REPUBLIKA.CO.ID, JAKARTA -- Partai Demokrat mengkritik terbitnya Peraturan Pemerintah Pengganti Undang-Undang (Perppu) tentang Cipta Kerja. Alasan kedarudaratan dan keadaan memaksa yang dinyatakan pemerintah dinilai tak terpenuhi dalam penerbitan suatu perppu.
"Ihwal keadaan darurat, mendesak dan memaksa, kami juga melihat hal itu tidak terpenuhi. Benar, itu hak subjektif Presiden menilainya. Namun Presiden sendiri dalam banyak kesempatan menyatakan keadaan kita baik-baik saja. Ini tentu bertolak belakang dengan syarat-syarat keluarnya Perppu," ujar Wakil Sekretaris Jenderal Partai Demokrat, Jansen Sitindaon lewat keterangan tertulisnya, Ahad (1/1/2023).
Penilaian subjektif presiden bukanlah titah yang serta-merta harus jadi hukum. Apalagi, Mahkamah Konstitusi (MK) menyatakan bahwa Undang-Undang Nomor 11 Tahun 2020 tentang Cipta Kerja adalah inkonstitusional bersyarat, yang membutuhkan perbaikan.

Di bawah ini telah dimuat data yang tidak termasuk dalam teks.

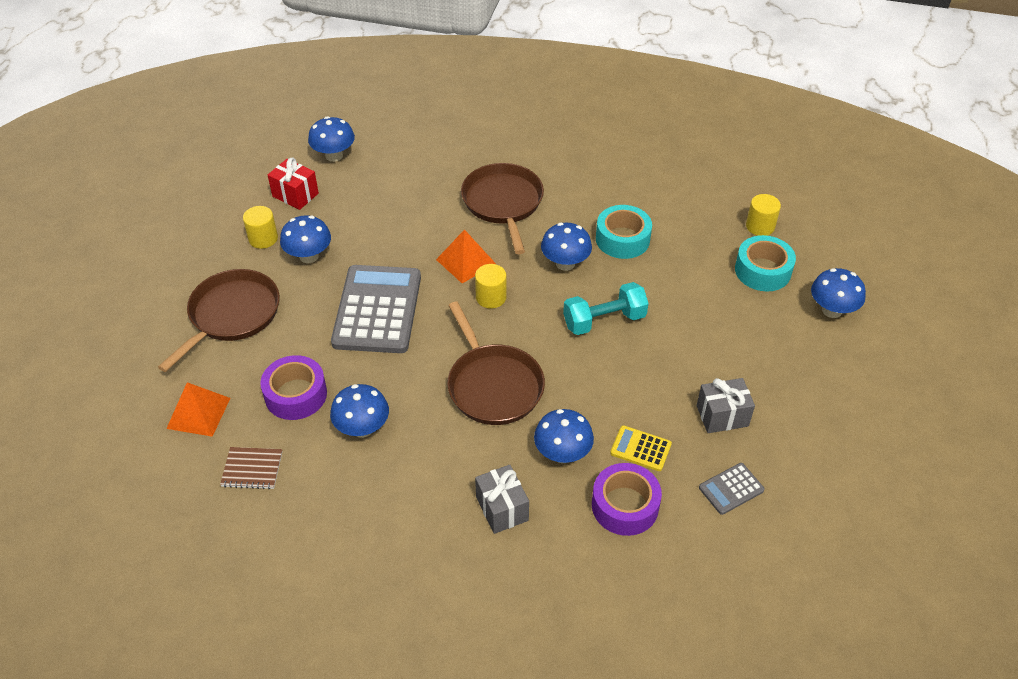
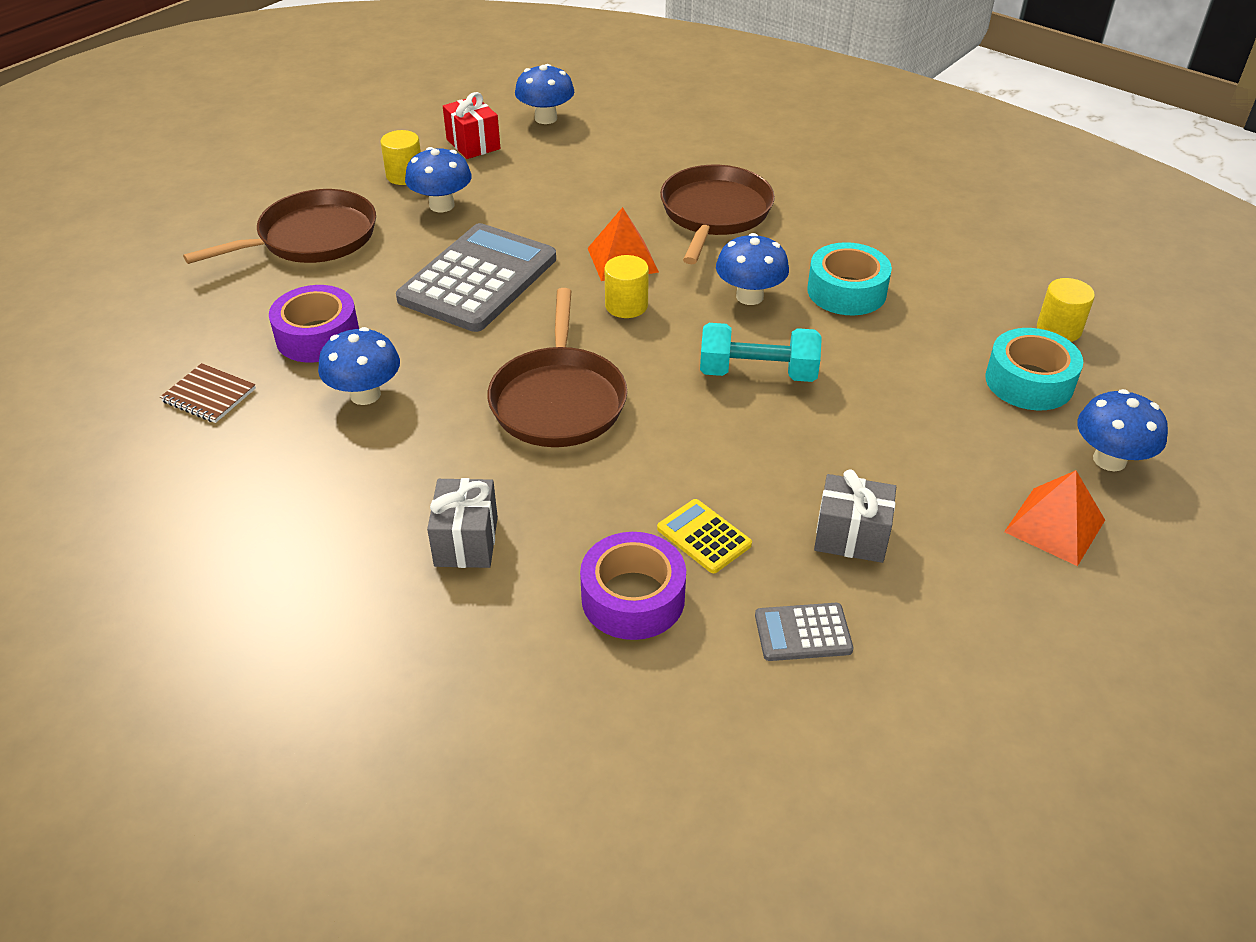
camera: 25 degrees right, 5 degrees down
(198, 413) = (199, 321): orange pyramid -> orange pyramid (1055, 526)
(562, 453) = (592, 506): blue mushroom -> none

"DPR harusnya menolak Perppu ini dan patuh pada putusan MK untuk diperbaiki. Jikapun tidak, karena dominannya kursi blok pemerintah di parlemen, kami Partai Demokrat melalui fraksi di DPR akan menolak ini," ujar Jansen.
"Oleh MK, UU Ciptaker ini telah dinyatakan cacat formil. Harusnya diperbaiki, bukan malah diterabas dengan mengeluarkan Perppu karena merasa punya hak dan kuasa untuk itu," sambungnya menegaskan.

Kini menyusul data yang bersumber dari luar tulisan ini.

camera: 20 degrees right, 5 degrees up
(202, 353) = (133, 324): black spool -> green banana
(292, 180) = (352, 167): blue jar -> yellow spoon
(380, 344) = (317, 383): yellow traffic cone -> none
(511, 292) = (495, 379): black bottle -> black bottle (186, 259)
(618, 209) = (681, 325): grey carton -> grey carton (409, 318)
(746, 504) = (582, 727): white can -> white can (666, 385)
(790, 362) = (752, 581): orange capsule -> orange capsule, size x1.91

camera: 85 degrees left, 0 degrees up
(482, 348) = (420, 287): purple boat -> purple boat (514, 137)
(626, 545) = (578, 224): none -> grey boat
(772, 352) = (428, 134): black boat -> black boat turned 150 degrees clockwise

Pemerintah menerbitkan Peraturan Pemerintah Pengganti Undang-Undang (Perppu) Nomor 2 Tahun 2022 tentang Cipta Kerja. Perppu ini ditandatangani Presiden Joko Widodo (Jokowi) pada 30 Desember.
"Pagi hari ini tadi kami sudah berkonsultasi dipanggil bapak Presiden dan diminta untuk mengumumkan terkait penetapan pemerintah untuk Perppu tentang Cipta Kerja," kata Menko Perekonomian Airlangga Hartarto dalam konferensi pers di Kantor Presiden, Jakarta, Jumat (30/12/2022).
Airlangga menjelaskan, Presiden telah membahas penerbitan Perppu ini bersama Ketua DPR. Penerbitan Perppu Cipta Kerja ini berpedoman pada peraturan perundangan dan Putusan Mahkamah Konstitusi Nomor 38/PUU7/2009.
Salah satu pertimbangan penerbitan Perppu ini, yakni kebutuhan yang mendesak. Pemerintah, kata dia, perlu mempercepat antisipasi kondisi global, baik terkait ekonomi, ancaman resesi global, peningkatan inflasi, serta ancaman stagflasi. Selain itu, lebih dari 30 negara berkembang saat ini juga sudah mengantre di IMF karena kondisi krisis yang dialami.
"Jadi kondisi krisis ini untuk emerging developing country menjadi sangat real, dan juga terkait geopolitik tentang Ukraina-Rusia dan konflik lain juga belum selesai dan pemerintah juga menghadapi tentu semua negara menghadapi krisis pangan, energi, keuangan dan perubahan iklim," jelas dia.